Requests:
• 1. In the panel write-up, who moderated the Sunday panels of the "Small Press Summit"?
• 2. Copy from the panel write-up the part that opens with the words containing "SPX: Working with" and closes with "that’s four then?".
=== Passage provided ===
SPX: Working with Mainstream Publishers Panel
Agent/Publisher Denis Kitchen and cartoonist Scott McCloud discussed the experience of working with “mainstream” book publishers. Lauren Weinstein was supposed to be on the panel but a scheduling mix-up had her missing it. This panel and all panels held on Sunday for the “Small Press Summit” were moderated by Bill Kartalopoulos.
Scott: Tundra for a blink of an eye, Kitchen Sink, DC, and now Harper Collins.
Bill: So that’s four then?
Scott: Yes.Bill: I’m curious Dennis, it seems a lot of places are trying to work with cartoonist and get into graphic novels. I’m curious as to what your impression is with these publishers’ new openness.
Dennis: A few years ago they would have been tossed out the door. Now every house is eager to get a foot in that door and the reason for that is that there have been a few comics that have become best sellers and then there will always be those that bomb. But the market as a whole is being seen as growing and profitable and as long as it stays that way the publishers will want a piece of the pie. The downside is that most of these houses don’t’ have an expert in the genre or they will have a complete amateur and no one knows what they are doing or how to handle a graphic novel. You also loose that personal touch that you would get working with the small press.
Bill: Scott, as we mentioned, you’ve been on all sides of this now. What is your perspective with the tradeoffs and advantages of a large or small press publisher?
Dennis: Careful Scott.[audience laughs]
Scott: I’ve established a precedent of a certain degree of control. I have certain contract benefits that I had with small publishers and as I moved up the food chain I was able to keep them. So I negotiated better rates off the cover and things like that. What Dennis said too is right. They have people inside the organization that don’t know what they are doing and a lot of them have to be educated on comics and graphic novels.
=== Dataset extract ===
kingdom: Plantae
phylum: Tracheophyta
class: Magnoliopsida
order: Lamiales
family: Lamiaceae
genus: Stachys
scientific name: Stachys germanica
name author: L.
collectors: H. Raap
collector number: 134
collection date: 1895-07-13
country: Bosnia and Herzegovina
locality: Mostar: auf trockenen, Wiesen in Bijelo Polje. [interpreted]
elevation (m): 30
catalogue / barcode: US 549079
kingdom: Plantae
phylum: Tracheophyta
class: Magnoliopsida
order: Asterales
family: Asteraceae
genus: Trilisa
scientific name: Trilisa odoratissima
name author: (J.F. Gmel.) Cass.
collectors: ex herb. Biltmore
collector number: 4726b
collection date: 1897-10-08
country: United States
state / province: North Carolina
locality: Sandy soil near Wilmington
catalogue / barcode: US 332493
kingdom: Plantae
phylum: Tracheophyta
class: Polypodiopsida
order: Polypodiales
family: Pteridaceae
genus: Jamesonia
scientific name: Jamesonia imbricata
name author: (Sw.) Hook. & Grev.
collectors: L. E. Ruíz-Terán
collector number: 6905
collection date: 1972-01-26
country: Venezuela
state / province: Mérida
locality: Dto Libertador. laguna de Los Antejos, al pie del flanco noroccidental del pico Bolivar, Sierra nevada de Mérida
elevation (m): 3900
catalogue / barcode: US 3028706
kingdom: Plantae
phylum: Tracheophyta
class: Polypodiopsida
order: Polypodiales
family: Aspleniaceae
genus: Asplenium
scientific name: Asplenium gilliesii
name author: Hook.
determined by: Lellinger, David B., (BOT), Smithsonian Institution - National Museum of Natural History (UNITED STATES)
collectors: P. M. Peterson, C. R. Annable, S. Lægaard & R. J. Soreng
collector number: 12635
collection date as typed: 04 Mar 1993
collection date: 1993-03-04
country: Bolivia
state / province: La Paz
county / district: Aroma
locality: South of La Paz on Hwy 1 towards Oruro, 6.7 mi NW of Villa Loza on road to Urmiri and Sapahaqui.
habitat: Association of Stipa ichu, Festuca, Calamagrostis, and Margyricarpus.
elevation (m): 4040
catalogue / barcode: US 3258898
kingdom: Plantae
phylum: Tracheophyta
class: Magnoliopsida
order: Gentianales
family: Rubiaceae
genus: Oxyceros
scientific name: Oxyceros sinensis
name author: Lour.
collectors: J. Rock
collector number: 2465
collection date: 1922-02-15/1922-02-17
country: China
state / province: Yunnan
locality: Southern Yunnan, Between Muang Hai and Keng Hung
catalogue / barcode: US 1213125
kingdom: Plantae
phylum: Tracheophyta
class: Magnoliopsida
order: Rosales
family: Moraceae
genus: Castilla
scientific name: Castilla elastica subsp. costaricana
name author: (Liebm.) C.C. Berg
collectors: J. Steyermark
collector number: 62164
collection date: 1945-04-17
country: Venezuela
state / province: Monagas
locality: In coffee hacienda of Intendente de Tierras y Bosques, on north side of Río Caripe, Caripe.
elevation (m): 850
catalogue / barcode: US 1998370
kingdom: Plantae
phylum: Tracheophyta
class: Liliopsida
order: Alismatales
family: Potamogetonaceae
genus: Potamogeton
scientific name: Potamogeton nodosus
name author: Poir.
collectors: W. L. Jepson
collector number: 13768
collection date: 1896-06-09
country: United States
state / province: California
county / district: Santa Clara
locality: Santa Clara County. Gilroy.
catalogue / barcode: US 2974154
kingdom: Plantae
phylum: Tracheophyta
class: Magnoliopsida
===
Response list:
• 1. Bill Kartalopoulos

• 2.
SPX: Working with Mainstream Publishers Panel
Agent/Publisher Denis Kitchen and cartoonist Scott McCloud discussed the experience of working with “mainstream” book publishers. Lauren Weinstein was supposed to be on the panel but a scheduling mix-up had her missing it. This panel and all panels held on Sunday for the “Small Press Summit” were moderated by Bill Kartalopoulos.
Scott: Tundra for a blink of an eye, Kitchen Sink, DC, and now Harper Collins.
Bill: So that’s four then?